"Baiklah Dimas, terima kasih atas nasehatnya, "demikian respon Agung Sedayu meladeni nasehat adik seperguruannya ini.
Agung Sedayu memang tidak nampak rajin membaca. Sebab ia sibuk mengelana dan menjalani topo rame (berinteraksi dengan orang). Tidak heran, jika sahabatnya banyak. Antara lain bahkan Panembahan Senopati Ing Ngalogo, Pangeran Benowo, dan kerabat kraton dalam dunia persilatan lainnya.
Untara, kakak kandung Agung Sedayu, adalah punggawa Keraton dengan senjata andalan adalah sebuah Toyan atau tongkat Sakti.
Swandaru, adik seperguruan sekaligus kakak iparnya, adalah seorang Demang.
Agung Sedayu, bagaikan ada di tengah. Bukan pejabat, bukan tokoh publik.

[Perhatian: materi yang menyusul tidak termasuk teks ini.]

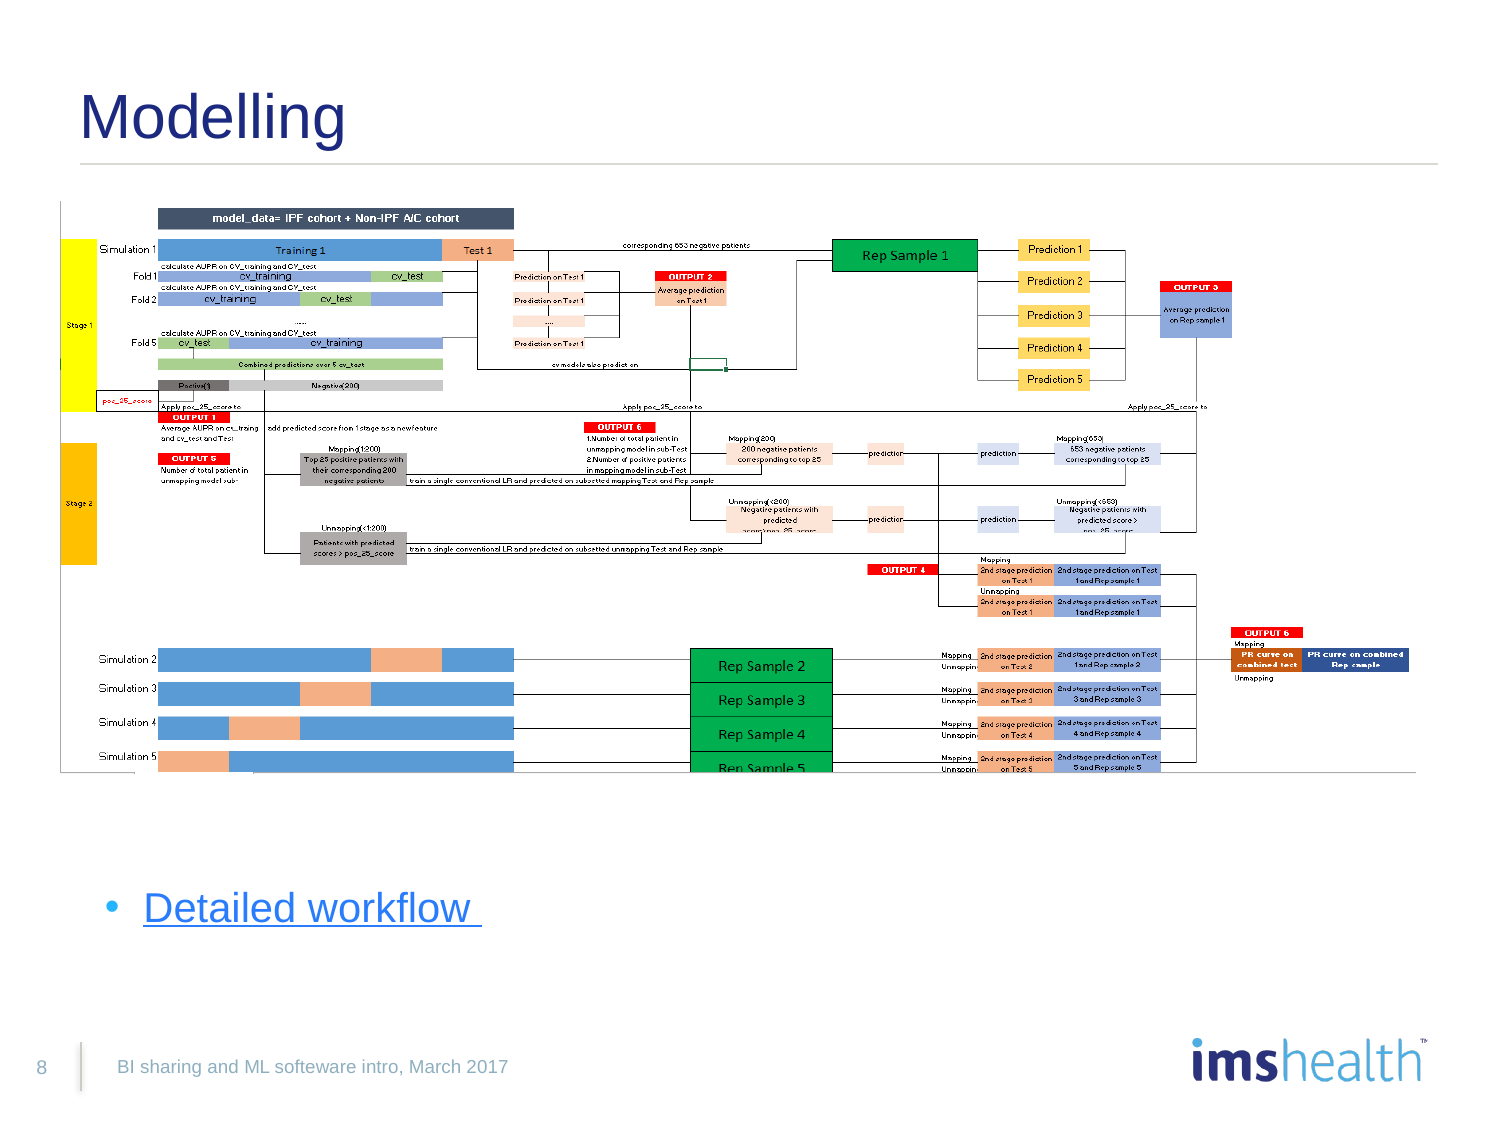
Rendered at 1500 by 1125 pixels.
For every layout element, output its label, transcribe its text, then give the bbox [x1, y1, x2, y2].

footer BI sharing and ML softeware intro, March 2017 [102, 1046, 1042, 1097]
picture [59, 201, 1416, 774]
title Modelling [79, 12, 1438, 152]
text_box Detailed workflow [90, 873, 1494, 1046]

Dianggap lebih rendah dibandingkan Untara, kakak kandungnya.
Dianggap rendah oleh Swandaru, adik seperguruannya.
"Sekali tempo, tunjukkan kepada adikmu, bagaimana tekunnya bacaan dan ilmumu Nak, "kata Kiai Gringsing sekali waktu.
Kiai Gringsing yang sepuh. Kadang sedih melihat Swandaru yang suka merendahkan orang lain. Bahkan kakak seperguruannya.
Namun Agung Sedayu memilih jalan sepi. Topo ngrame dalam praktik. Topo sepi dalam unjuk diri.